# What is expected:
Looking through the listing below, state how many lines have the word "Elmhurst" in them. Only the number should be given.

# Task material:
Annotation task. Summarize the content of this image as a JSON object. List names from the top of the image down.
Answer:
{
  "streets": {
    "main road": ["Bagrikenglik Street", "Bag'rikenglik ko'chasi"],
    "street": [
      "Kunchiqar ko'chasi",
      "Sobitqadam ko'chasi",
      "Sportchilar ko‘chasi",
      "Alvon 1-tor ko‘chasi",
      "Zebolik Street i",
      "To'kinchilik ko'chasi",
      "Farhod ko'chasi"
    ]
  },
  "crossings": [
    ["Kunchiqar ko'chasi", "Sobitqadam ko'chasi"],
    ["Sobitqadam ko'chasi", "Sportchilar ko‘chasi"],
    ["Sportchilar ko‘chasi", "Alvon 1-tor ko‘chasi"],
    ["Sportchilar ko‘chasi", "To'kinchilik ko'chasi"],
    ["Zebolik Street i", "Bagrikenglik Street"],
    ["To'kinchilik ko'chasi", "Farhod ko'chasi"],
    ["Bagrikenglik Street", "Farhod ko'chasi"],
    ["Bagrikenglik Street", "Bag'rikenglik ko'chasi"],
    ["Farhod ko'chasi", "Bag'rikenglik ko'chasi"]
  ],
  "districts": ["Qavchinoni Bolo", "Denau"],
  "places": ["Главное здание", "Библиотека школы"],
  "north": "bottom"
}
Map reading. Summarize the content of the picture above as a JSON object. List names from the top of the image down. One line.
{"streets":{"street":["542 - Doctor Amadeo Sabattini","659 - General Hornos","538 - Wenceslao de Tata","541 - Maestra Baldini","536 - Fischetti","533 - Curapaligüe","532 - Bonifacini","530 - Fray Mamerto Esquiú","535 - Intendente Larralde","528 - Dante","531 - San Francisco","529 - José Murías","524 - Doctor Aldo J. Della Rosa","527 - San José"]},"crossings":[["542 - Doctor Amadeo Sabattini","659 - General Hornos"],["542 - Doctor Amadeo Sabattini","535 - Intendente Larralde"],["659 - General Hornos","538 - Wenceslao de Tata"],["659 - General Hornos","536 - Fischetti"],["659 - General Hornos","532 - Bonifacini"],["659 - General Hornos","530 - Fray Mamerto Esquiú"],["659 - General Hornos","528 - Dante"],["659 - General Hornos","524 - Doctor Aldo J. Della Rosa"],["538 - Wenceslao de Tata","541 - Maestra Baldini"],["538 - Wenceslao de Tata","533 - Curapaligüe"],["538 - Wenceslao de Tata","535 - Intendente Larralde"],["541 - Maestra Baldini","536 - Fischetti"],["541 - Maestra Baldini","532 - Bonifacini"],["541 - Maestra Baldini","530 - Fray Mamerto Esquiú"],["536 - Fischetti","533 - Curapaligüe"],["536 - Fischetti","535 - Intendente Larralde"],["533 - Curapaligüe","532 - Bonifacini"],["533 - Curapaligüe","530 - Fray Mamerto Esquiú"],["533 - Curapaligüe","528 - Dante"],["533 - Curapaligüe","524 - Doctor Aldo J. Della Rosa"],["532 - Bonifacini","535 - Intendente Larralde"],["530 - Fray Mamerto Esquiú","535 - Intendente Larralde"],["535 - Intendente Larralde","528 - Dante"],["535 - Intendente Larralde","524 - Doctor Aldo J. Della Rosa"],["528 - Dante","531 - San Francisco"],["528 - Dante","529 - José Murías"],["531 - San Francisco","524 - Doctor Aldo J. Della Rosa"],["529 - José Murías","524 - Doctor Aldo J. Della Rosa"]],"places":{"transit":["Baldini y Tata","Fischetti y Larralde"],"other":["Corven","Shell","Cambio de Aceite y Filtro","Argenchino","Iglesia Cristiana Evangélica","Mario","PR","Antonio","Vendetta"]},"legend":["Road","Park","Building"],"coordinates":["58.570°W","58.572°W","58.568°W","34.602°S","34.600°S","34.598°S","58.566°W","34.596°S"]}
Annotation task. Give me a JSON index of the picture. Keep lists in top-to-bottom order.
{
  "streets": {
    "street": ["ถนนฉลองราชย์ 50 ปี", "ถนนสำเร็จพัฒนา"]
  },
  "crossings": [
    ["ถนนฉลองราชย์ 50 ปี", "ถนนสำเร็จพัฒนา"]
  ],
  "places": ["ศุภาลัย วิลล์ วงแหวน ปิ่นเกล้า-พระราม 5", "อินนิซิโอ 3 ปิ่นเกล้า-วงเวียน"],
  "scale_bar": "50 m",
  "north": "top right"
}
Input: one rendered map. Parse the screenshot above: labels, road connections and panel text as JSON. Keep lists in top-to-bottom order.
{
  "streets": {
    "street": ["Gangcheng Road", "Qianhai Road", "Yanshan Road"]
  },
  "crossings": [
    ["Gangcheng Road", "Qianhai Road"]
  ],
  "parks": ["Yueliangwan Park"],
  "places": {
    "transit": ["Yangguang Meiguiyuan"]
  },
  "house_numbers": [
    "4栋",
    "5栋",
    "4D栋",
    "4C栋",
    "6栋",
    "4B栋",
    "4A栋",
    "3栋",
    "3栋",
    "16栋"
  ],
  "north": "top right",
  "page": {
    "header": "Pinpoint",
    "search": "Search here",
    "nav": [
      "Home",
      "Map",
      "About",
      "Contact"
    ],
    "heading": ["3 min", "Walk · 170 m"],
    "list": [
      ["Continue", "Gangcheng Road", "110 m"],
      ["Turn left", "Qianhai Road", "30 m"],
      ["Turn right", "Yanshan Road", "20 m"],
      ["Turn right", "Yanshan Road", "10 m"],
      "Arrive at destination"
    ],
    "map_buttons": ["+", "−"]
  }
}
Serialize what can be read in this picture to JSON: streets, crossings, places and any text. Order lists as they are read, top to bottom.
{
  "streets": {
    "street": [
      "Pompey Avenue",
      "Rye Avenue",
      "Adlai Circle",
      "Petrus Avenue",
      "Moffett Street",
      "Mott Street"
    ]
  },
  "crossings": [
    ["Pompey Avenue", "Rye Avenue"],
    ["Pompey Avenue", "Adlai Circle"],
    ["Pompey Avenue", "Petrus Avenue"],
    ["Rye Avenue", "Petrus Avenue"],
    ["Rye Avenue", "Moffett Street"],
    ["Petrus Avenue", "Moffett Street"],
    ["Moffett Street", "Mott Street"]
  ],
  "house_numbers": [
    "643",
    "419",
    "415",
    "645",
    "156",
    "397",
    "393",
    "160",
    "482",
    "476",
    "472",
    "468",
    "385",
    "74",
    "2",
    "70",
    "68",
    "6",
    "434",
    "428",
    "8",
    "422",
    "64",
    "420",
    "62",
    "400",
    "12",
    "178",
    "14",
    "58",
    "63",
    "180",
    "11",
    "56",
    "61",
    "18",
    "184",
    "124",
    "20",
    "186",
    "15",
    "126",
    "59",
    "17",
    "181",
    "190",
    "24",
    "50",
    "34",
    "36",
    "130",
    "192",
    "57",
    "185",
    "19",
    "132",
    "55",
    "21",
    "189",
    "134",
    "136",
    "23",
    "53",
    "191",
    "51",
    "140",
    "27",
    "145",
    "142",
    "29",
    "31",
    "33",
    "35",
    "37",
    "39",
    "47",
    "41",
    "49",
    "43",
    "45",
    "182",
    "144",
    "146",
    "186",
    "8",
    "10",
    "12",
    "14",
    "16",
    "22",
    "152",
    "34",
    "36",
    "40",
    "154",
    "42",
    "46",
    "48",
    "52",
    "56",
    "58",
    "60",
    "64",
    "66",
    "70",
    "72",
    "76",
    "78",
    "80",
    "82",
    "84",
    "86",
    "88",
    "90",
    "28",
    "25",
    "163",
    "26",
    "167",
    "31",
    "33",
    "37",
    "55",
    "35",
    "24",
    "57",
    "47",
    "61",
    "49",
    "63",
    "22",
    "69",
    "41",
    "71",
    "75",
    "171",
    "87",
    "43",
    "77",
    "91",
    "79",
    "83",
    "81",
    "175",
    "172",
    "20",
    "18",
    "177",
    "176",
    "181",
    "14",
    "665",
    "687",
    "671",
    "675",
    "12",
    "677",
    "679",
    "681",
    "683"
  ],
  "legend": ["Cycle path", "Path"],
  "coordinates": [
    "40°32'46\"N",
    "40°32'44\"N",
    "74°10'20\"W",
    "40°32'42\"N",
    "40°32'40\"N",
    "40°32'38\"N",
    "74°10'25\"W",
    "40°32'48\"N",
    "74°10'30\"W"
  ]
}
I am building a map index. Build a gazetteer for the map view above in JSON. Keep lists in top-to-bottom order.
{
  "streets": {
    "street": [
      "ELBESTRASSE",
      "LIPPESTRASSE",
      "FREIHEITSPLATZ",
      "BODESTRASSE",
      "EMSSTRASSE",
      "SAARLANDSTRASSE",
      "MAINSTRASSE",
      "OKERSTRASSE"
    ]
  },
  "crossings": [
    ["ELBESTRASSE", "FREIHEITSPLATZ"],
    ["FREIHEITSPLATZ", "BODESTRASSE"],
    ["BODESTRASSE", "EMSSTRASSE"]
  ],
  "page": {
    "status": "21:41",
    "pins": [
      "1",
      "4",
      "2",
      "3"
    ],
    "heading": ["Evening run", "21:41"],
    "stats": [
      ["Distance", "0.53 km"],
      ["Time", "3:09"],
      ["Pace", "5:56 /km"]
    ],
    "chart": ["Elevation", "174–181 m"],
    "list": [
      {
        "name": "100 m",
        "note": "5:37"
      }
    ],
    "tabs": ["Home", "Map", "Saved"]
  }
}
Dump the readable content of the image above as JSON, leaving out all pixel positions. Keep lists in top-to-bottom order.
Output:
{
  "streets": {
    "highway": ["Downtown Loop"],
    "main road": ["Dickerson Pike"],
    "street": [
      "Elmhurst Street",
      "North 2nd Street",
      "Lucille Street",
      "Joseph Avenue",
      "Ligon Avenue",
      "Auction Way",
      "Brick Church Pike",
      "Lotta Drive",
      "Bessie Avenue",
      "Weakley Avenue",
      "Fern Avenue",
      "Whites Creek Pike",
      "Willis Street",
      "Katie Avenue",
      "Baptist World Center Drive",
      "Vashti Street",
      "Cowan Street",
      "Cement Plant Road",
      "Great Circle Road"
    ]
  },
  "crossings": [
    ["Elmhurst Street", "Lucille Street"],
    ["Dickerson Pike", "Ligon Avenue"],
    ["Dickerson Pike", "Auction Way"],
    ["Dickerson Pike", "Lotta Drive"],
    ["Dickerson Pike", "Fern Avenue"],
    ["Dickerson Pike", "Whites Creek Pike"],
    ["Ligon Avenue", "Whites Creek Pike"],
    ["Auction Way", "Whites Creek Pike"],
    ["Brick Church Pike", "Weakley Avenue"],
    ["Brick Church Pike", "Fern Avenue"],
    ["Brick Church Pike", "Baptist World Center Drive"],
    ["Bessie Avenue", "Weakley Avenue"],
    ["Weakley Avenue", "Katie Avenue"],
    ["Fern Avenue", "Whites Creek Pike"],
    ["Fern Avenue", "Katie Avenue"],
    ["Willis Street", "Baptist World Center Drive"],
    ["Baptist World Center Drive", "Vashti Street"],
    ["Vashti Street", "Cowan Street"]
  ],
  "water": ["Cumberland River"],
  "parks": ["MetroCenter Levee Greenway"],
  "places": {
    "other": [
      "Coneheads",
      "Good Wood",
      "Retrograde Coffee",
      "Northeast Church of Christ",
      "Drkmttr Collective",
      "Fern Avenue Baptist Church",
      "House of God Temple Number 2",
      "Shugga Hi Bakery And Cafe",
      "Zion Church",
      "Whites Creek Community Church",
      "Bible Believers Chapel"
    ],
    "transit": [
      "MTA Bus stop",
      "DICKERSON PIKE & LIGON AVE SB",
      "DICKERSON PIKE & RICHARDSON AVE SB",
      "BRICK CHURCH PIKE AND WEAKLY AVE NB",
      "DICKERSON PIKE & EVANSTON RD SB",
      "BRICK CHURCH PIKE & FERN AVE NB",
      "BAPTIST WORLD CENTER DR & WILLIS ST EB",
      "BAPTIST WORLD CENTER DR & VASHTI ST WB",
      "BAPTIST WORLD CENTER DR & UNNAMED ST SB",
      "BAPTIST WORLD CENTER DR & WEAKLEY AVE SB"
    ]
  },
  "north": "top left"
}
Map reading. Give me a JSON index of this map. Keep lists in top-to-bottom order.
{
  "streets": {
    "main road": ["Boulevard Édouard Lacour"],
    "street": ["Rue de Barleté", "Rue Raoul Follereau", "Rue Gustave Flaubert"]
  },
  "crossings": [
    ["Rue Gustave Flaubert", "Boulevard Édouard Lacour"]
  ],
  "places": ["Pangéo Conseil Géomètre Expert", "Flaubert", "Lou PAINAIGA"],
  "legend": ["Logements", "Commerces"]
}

# Response for this exercise:
2